#### [Trecho]
A Cobrança Administrativa Especial da Portaria da Receita Federal do Brasil n. 1.265/15

 por Flávio Couto Bernardes
Doutor (2006), Mestre (2000) e Bacharel (1994) em Direito pela Universidade Federal de Minas Gerais
 Membro do corpo docente do Programa de Pós-Graduação em Direito da Pontifícia Universidade Católica de Minas Gerais
 Professor de Direito Tributário e Financeiro da UFMG
 Procurador do Município de Belo Horizonte
 Advogado
Frederico Machado Marques
Diretor da Associação Brasileira de Direito Tributário Jovem – Abradt Jovem
 Bacharel em Direito pela Universidade Federal de Minas Gerais (2015)
 Advogado

 

A recente Portaria da Receita Federal do Brasil (RFB) n. 1.265/2015 instituiu procedimentos para a Cobrança Administrativa Especial - CAE no seu âmbito.A referida medida tem gerado algumas polêmicas desde a sua publicação no Diário Oficial da União em 04/09/2015.

Para alguns especialistas, o ato normativo em comento viola alguns direitos do contribuinte, obrigando os sujeitos passivos a quitarem as suas dívidas atemorizados pela previsão de sanções desproporcionais no âmbito administrativo, penal e pecuniário. Lado outro, outros profissionais militantes da área afirmam que tanto as medidas, quanto os limites para sua aplicação, já se encontram previstos na legislação vigente e na jurisprudência pátria, sustentando que a presente Portaria é uma mera compilação de medidas possíveis de serem tomadas pelo Fisco Federal. Afirmam, ainda, que não houve nenhuma inovação por parte da presente norma, mas sim uma sistematização de medidas já existentes.

O artigo 1º da Portaria dispõe que a Cobrança Administrativa Especial trata de cobrança realizada de forma prioritária, tendo como objetivo o aprimoramento dos procedimentos de recuperação de créditos tributários propiciando o aumento da arrecadação dos tributos federais. Ainda nesse sentido, dispõe em seu art. 1º, §1º que a CAE abrange de maneira obrigatória os créditos tributários que estejam na condição de exigíveis, cujo somatório, por sujeito passivo, seja igual ou maior que R$10.000.000,00 (dez milhões de reais). Nota-se, portanto, o interesse da Receita em instituir cobrança preferencial para os grandes devedores, no caso em tela, aqueles que possuem dívidas com o Fisco de no mínimo o montante mencionado acima.

#### [Verifique sua compreensão]
A - Reescreva o trecho sobre a Cobrança Administrativa Especial desde "por Flávio Couto" até "União em 04/09/2015.", inclusive, trocando "Diário Oficial da União" por "DOU".
B - Indique, para cada afirmação, se ela está de acordo com o trecho (sim ou não) e cite as palavras dele que decidem a resposta.
(i) A Portaria foi publicada no Diário Oficial da União em 04/09/2015.
(ii) A CAE abrange obrigatoriamente os créditos exigíveis cujo somatório, por sujeito passivo, seja inferior a R$10.000.000,00.
(iii) Flávio Couto Bernardes é Procurador do Município de Belo Horizonte.

#### [Dados fornecidos]
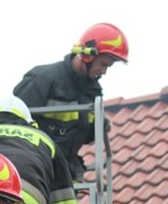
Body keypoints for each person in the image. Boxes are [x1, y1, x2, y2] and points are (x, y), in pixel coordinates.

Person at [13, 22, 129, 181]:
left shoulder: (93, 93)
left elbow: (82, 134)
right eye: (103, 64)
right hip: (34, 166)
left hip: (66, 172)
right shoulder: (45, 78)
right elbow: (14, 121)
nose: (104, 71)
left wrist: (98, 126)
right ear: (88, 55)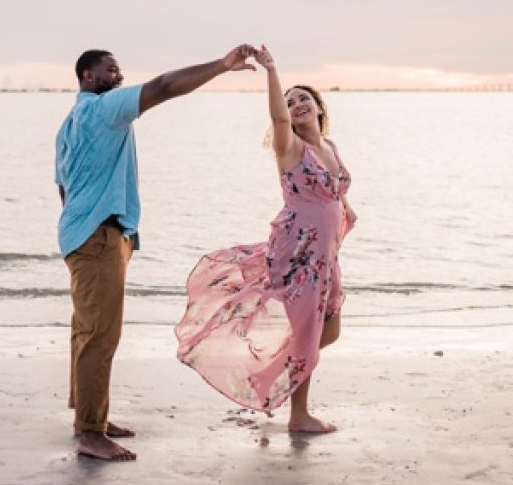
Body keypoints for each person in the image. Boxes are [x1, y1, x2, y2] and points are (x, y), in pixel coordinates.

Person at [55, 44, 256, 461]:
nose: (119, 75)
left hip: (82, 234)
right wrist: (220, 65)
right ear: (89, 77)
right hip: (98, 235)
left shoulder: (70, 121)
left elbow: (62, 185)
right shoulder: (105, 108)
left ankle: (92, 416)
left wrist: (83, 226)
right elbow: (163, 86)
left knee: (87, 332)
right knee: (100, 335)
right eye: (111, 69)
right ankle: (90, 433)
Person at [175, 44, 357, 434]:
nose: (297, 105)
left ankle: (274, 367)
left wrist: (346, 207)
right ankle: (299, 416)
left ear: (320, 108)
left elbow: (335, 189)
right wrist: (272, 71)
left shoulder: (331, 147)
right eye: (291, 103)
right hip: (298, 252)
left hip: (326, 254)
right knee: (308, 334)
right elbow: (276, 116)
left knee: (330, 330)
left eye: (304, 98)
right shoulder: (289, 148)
==
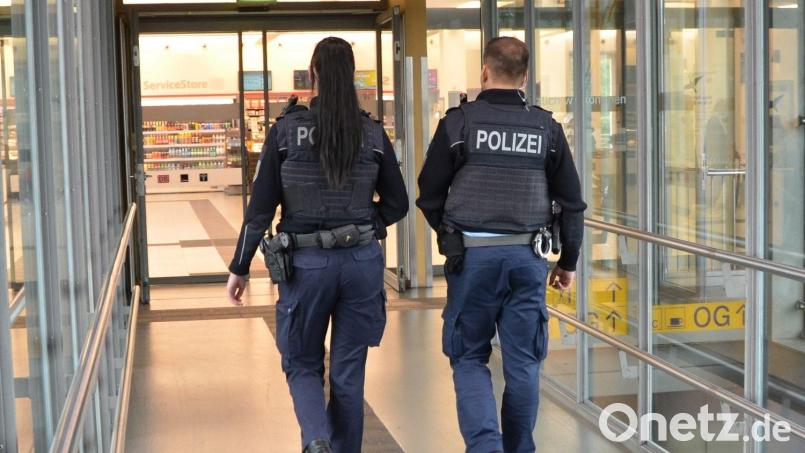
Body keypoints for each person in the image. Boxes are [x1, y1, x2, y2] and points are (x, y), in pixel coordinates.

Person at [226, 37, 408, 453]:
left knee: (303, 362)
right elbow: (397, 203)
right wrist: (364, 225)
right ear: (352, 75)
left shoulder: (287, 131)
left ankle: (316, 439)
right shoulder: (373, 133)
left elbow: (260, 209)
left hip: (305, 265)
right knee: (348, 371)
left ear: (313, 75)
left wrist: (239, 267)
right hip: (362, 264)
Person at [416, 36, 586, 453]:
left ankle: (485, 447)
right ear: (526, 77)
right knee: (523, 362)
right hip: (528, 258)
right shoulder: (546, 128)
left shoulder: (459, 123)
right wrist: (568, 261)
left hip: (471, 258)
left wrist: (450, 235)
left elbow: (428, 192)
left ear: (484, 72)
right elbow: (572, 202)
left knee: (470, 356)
---
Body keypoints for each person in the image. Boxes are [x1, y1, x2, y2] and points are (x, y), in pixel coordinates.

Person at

#### [Respostas escritas]
A -
por Flávio Couto Bernardes
Doutor (2006), Mestre (2000) e Bacharel (1994) em Direito pela Universidade Federal de Minas Gerais
 Membro do corpo docente do Programa de Pós-Graduação em Direito da Pontifícia Universidade Católica de Minas Gerais
 Professor de Direito Tributário e Financeiro da UFMG
 Procurador do Município de Belo Horizonte
 Advogado
Frederico Machado Marques
Diretor da Associação Brasileira de Direito Tributário Jovem – Abradt Jovem
 Bacharel em Direito pela Universidade Federal de Minas Gerais (2015)
 Advogado

 

A recente Portaria da Receita Federal do Brasil (RFB) n. 1.265/2015 instituiu procedimentos para a Cobrança Administrativa Especial - CAE no seu âmbito.A referida medida tem gerado algumas polêmicas desde a sua publicação no DOU em 04/09/2015.

B -
(i) Sim: "desde a sua publicação no Diário Oficial da União em 04/09/2015".
(ii) Não: "seja igual ou maior que R$10.000.000,00 (dez milhões de reais)".
(iii) Sim: "Procurador do Município de Belo Horizonte".